◆ SOURCE DATA:
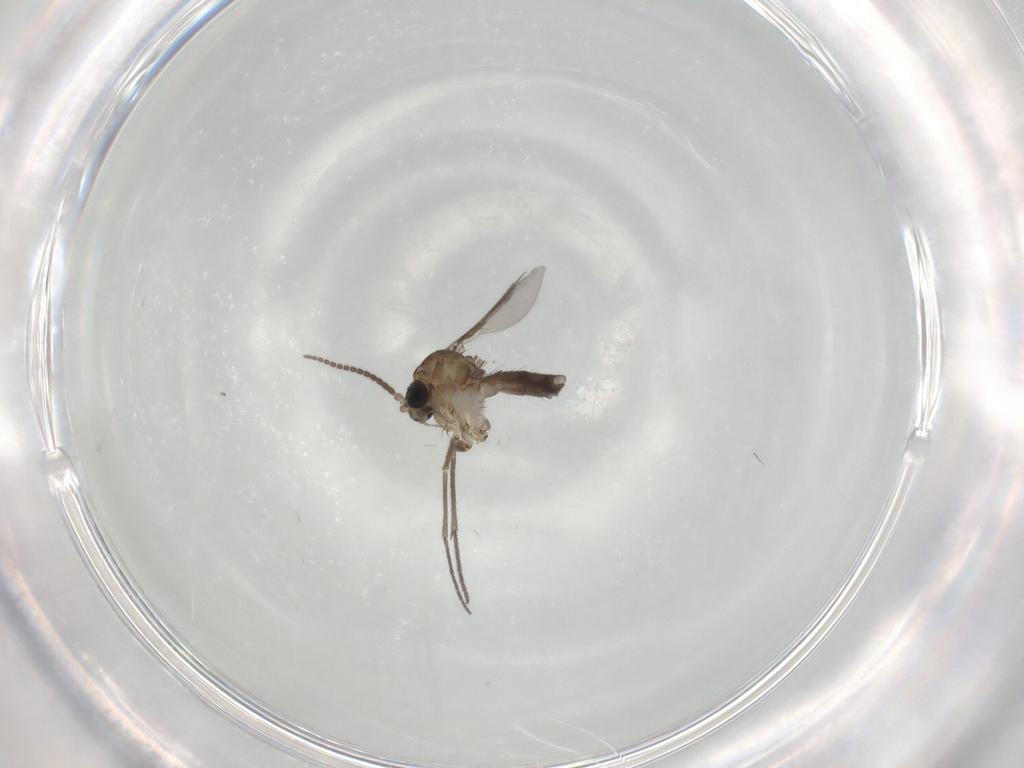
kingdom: Animalia
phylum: Arthropoda
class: Insecta
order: Diptera
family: Mycetophilidae
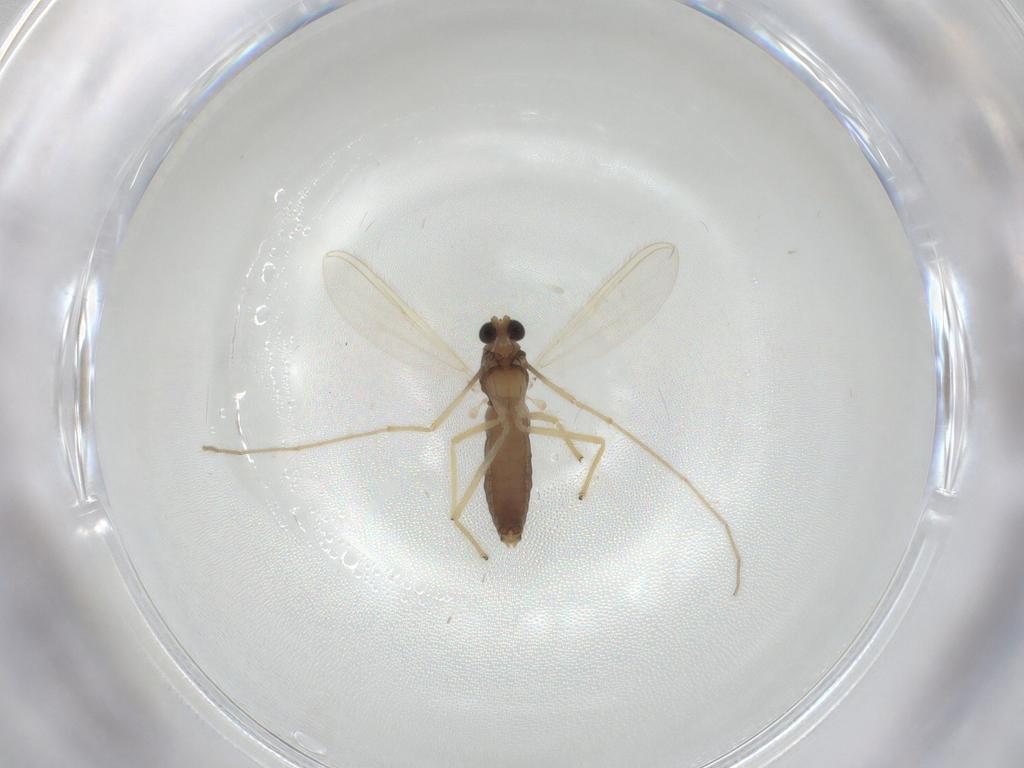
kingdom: Animalia
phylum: Arthropoda
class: Insecta
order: Diptera
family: Chironomidae
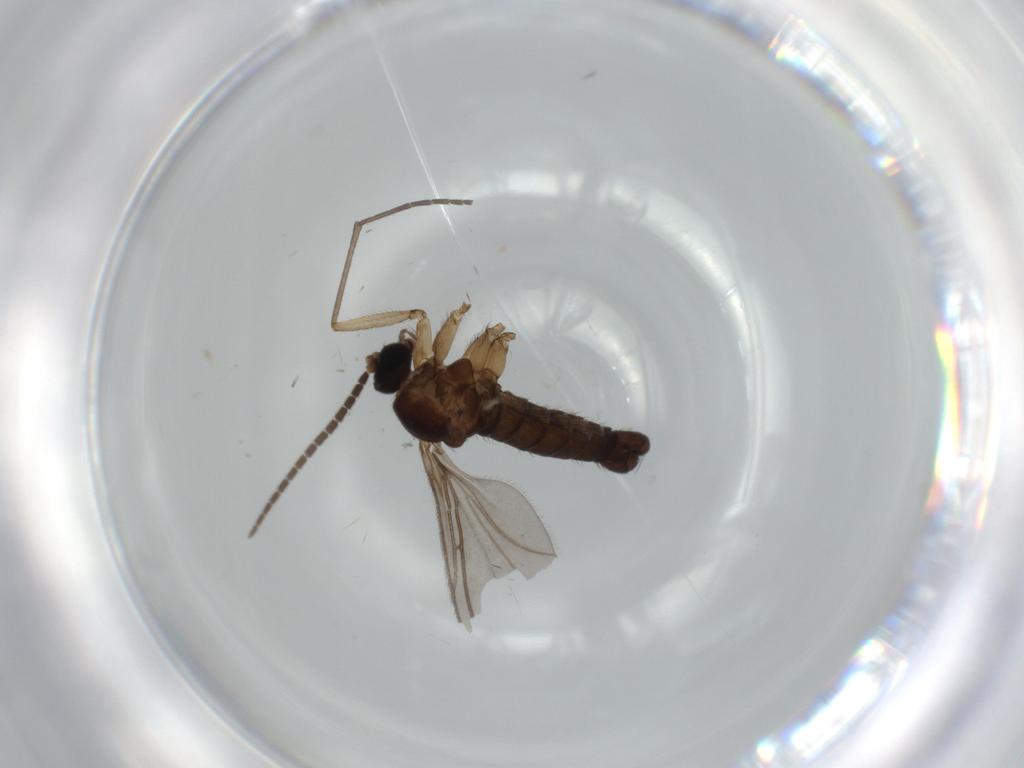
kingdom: Animalia
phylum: Arthropoda
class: Insecta
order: Diptera
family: Sciaridae
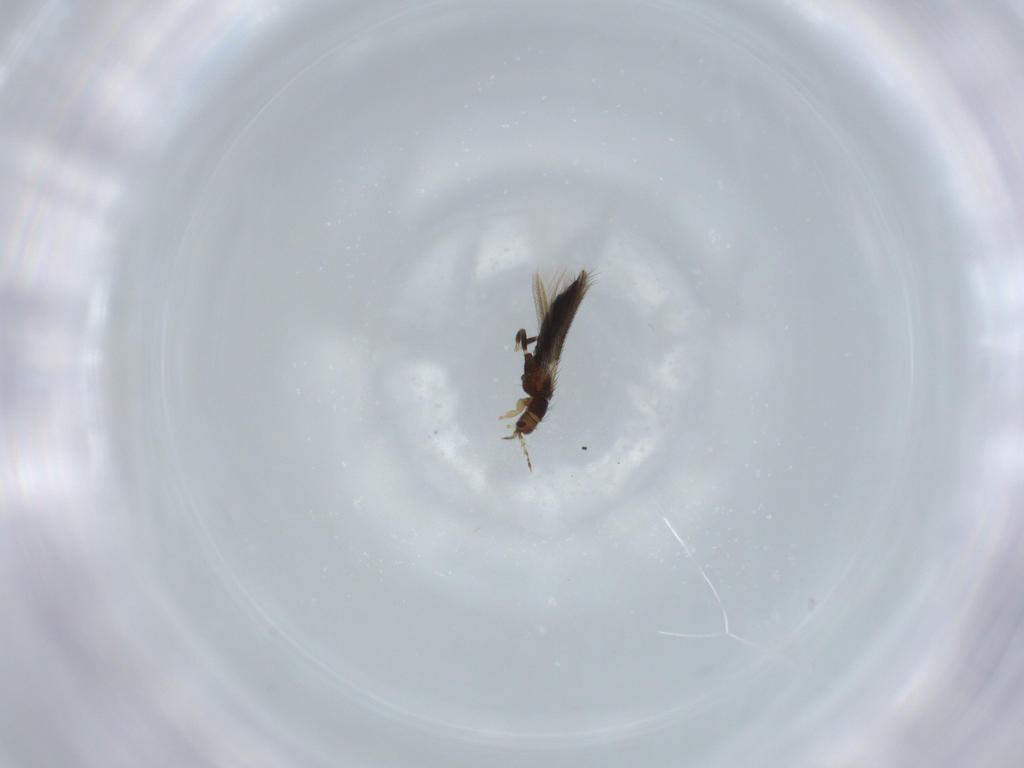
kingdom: Animalia
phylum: Arthropoda
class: Insecta
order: Thysanoptera
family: Thripidae
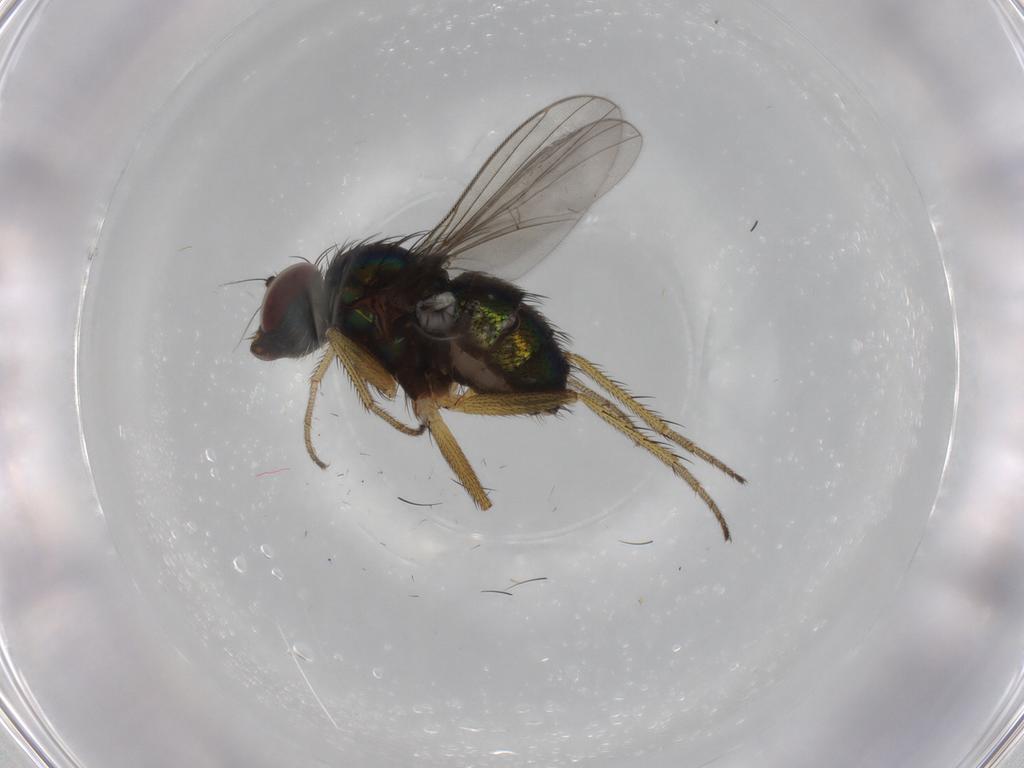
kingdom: Animalia
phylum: Arthropoda
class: Insecta
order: Diptera
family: Dolichopodidae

◆ GOAL OF THE EXERCISE:
Please copy the records above line for line, without any changes. Leave the pictures out of your answer.

◆ WRITTEN RESPONSE:
kingdom: Animalia
phylum: Arthropoda
class: Insecta
order: Diptera
family: Mycetophilidae
kingdom: Animalia
phylum: Arthropoda
class: Insecta
order: Diptera
family: Chironomidae
kingdom: Animalia
phylum: Arthropoda
class: Insecta
order: Diptera
family: Sciaridae
kingdom: Animalia
phylum: Arthropoda
class: Insecta
order: Thysanoptera
family: Thripidae
kingdom: Animalia
phylum: Arthropoda
class: Insecta
order: Diptera
family: Dolichopodidae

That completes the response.